I’m a bit baffled as to why the host uses this code at all instead of
just sleeping the old fashioned way when the guest takes a (host) page
fault.  Oh well.

> +
> +/*
> + * kvm_async_pf_task_wait_schedule - Wait for pagefault to be handled
> + * @token:    Token to identify the sleep node entry
> + *
> + * Invoked from the async pagefault handling code or from the VM exit page
> + * fault handler. In both cases RCU is watching.
> + */
> +void kvm_async_pf_task_wait_schedule(u32 token)
> +{
> +    struct kvm_task_sleep_node n;
> +    DECLARE_SWAITQUEUE(wait);
> +
> +    lockdep_assert_irqs_disabled();
> +
> +    if (!kvm_async_pf_queue_task(token, false, &n))
>      return;
> +
> +    for (;;) {
> +        prepare_to_swait_exclusive(&n.wq, &wait, TASK_UNINTERRUPTIBLE);
> +        if (hlist_unhashed(&n.link))
> +            break;
> +
> +        local_irq_enable();
> +        schedule();
> +        local_irq_disable();
>  }
> +    finish_swait(&n.wq, &wait);
> +}
> +EXPORT_SYMBOL_GPL(kvm_async_pf_task_wait_schedule);
>
> -    n.token = token;
> -    n.cpu = smp_processor_id();
> -    n.halted = is_idle_task(current) ||
> -           (IS_ENABLED(CONFIG_PREEMPT_COUNT)
> -            ? preempt_count() > 1 || rcu_preempt_depth()
> -            : interrupt_kernel);
> -    init_swait_queue_head(&n.wq);
> -    hlist_add_head(&n.link, &b->list);
> -    raw_spin_unlock(&b->lock);
> +/*
> + * Invoked from the async page fault handler.
> + */
> +static void kvm_async_pf_task_wait_halt(u32 token)
> +{
> +    struct kvm_task_sleep_node n;
> +
> +    if (!kvm_async_pf_queue_task(token, true, &n))
> +        return;
>
>  for (;;) {
> -        if (!n.halted)
> -            prepare_to_swait_exclusive(&n.wq, &wait, TASK_UNINTERRUPTIBLE);
>      if (hlist_unhashed(&n.link))
>          break;
> +        /*
> +         * No point in doing anything about RCU here. Any RCU read
> +         * side critical section or RCU watching section can be
> +         * interrupted by VMEXITs and the host is free to keep the
> +         * vCPU scheduled out as long as it sees fit. This is not
> +         * any different just because of the halt induced voluntary
> +         * VMEXIT.
> +         *
> +         * Also the async page fault could have interrupted any RCU
> +         * watching context, so invoking rcu_irq_exit()/enter()
> +         * around this is not gaining anything.
> +         */
> +        native_safe_halt();
> +        local_irq_disable();

What’s the local_irq_disable() here for? I would believe a
lockdep_assert_irqs_disabled() somewhere in here would make sense.
(Yes, I see you copied this from the old code. It’s still nonsense.)

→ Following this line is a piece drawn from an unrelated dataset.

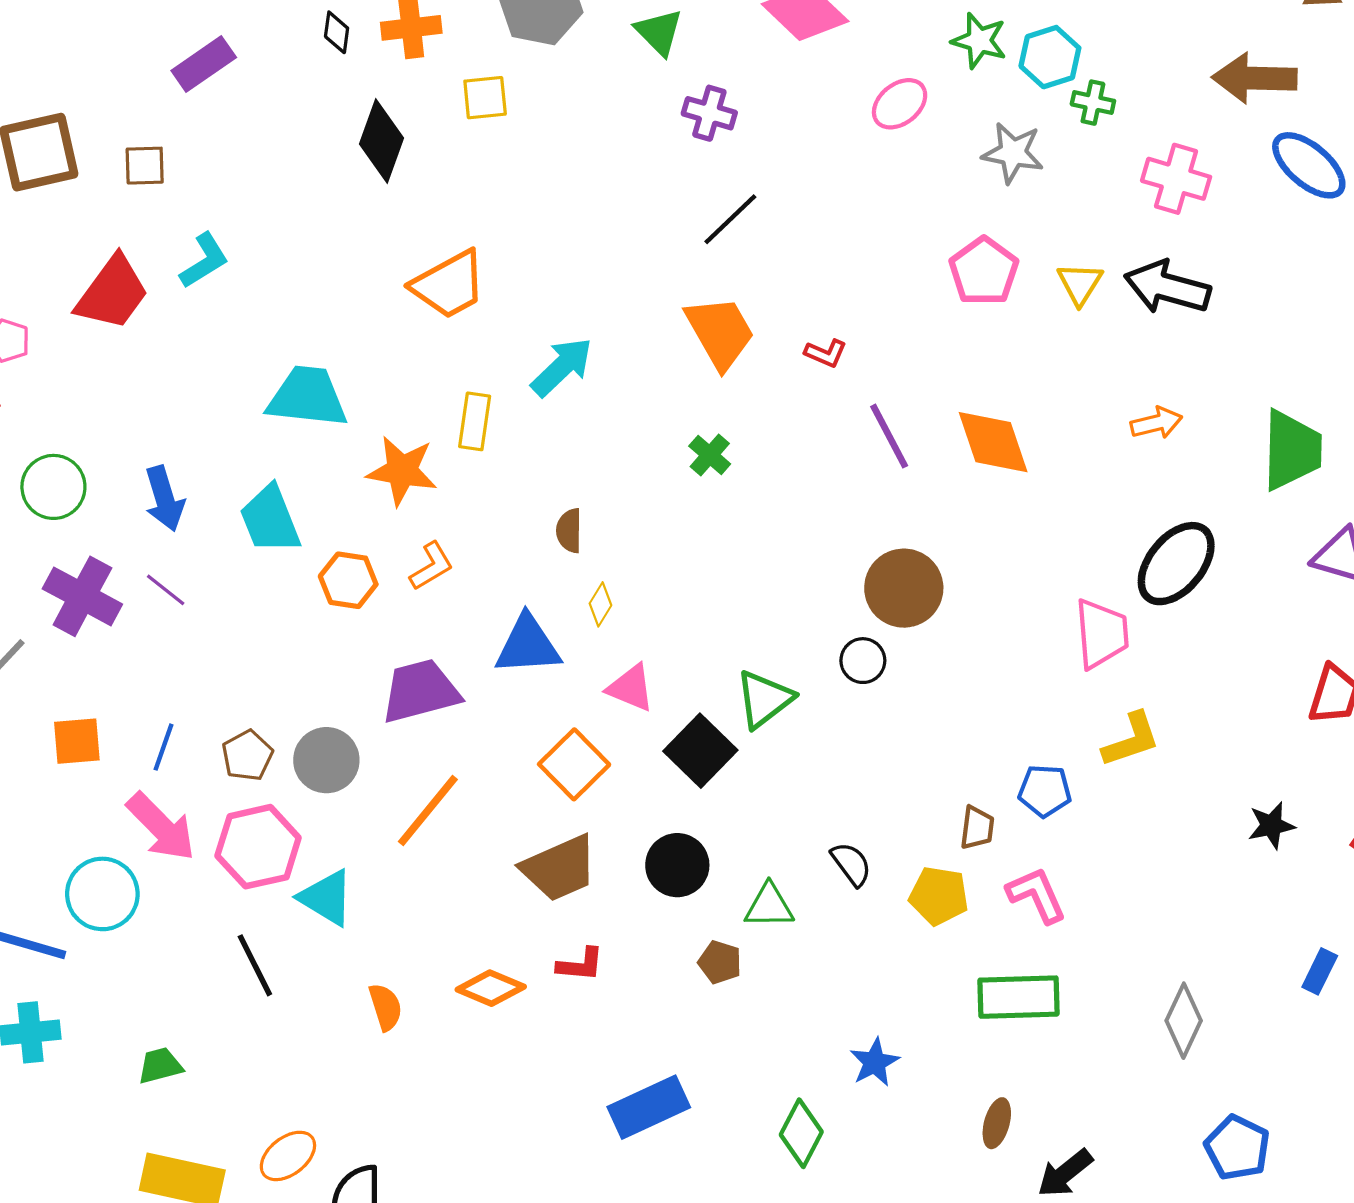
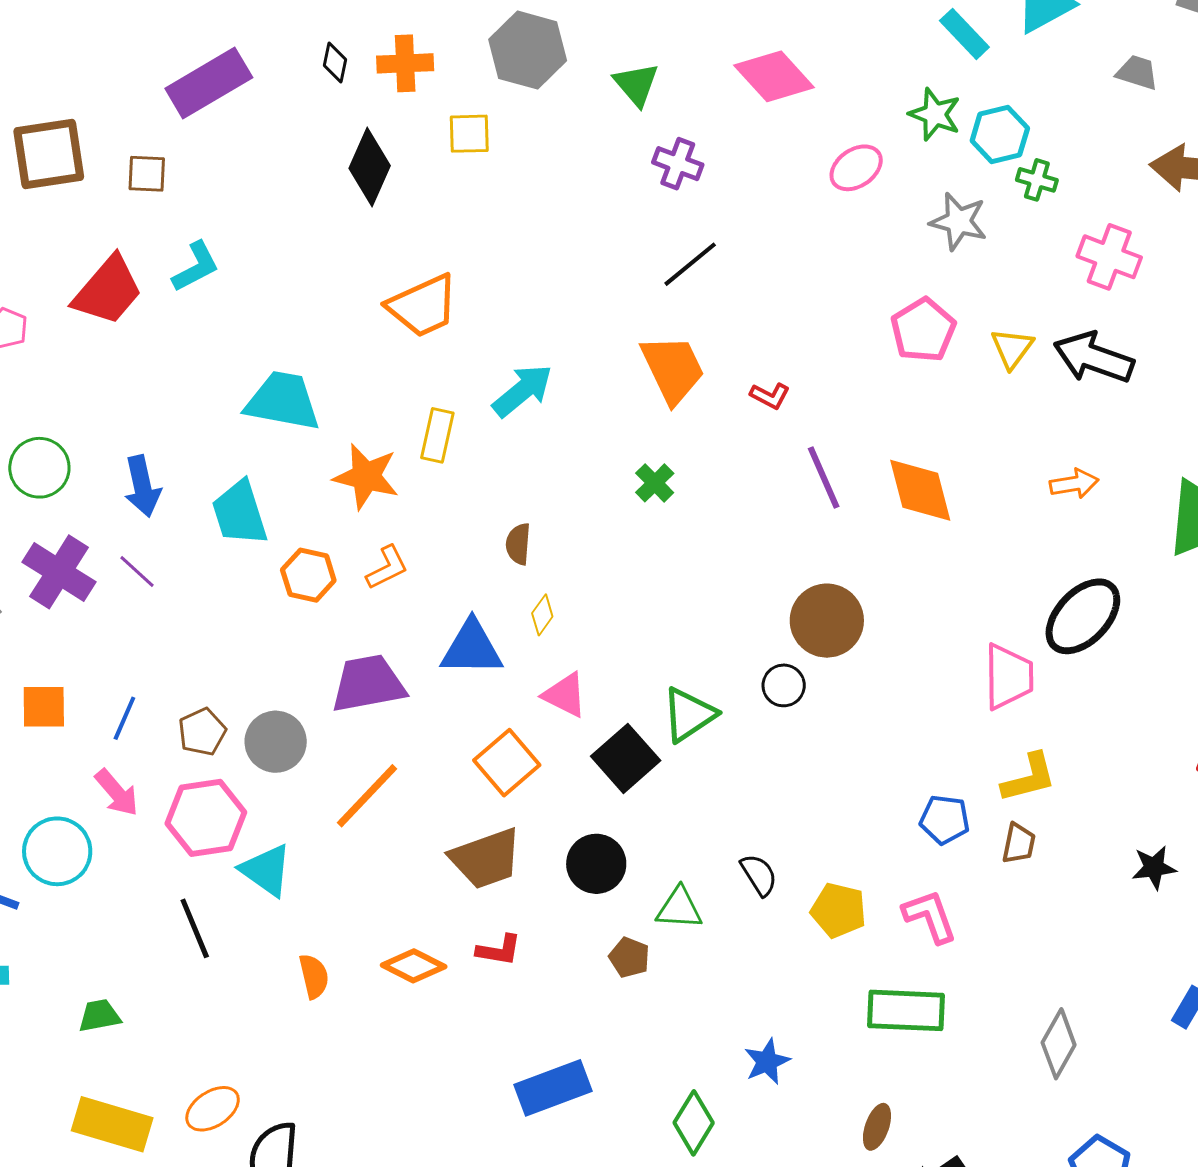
purple rectangle: (204, 64) -> (209, 83), size x1.4
pink arrow: (161, 827) -> (117, 793), size x0.7
brown trapezoid: (977, 828) -> (1019, 843), moved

I also find it truly bizarre that hlt actually works in this context.
Does KVM in fact wake a HLTed guest that HLTed with IRQs off when a
pending async pf is satisfied?  This would make sense if the wake
event were an interrupt, but it’s not according to Paolo.

All this being said, the only remotely sane case is when regs->flags
has IF==1. Perhaps this code should actually do:

WARN_ON(!(regs->flags & X86_EFLAGS_IF));

while (the page isn’t ready) {
 local_irq_enable();
 native_safe_halt();
 local_irq_disable();
}

with some provision to survive the case where the warning fires so we
at least get logs.

In any event, I just sent a patch to disable async page faults that
happen in kernel mode.  Perhaps this patch should actually just have
some warnings to sanity check the async page faults and not even try
to handle all these nasty sub-cases.

Paolo, is there any way to test this async page faults?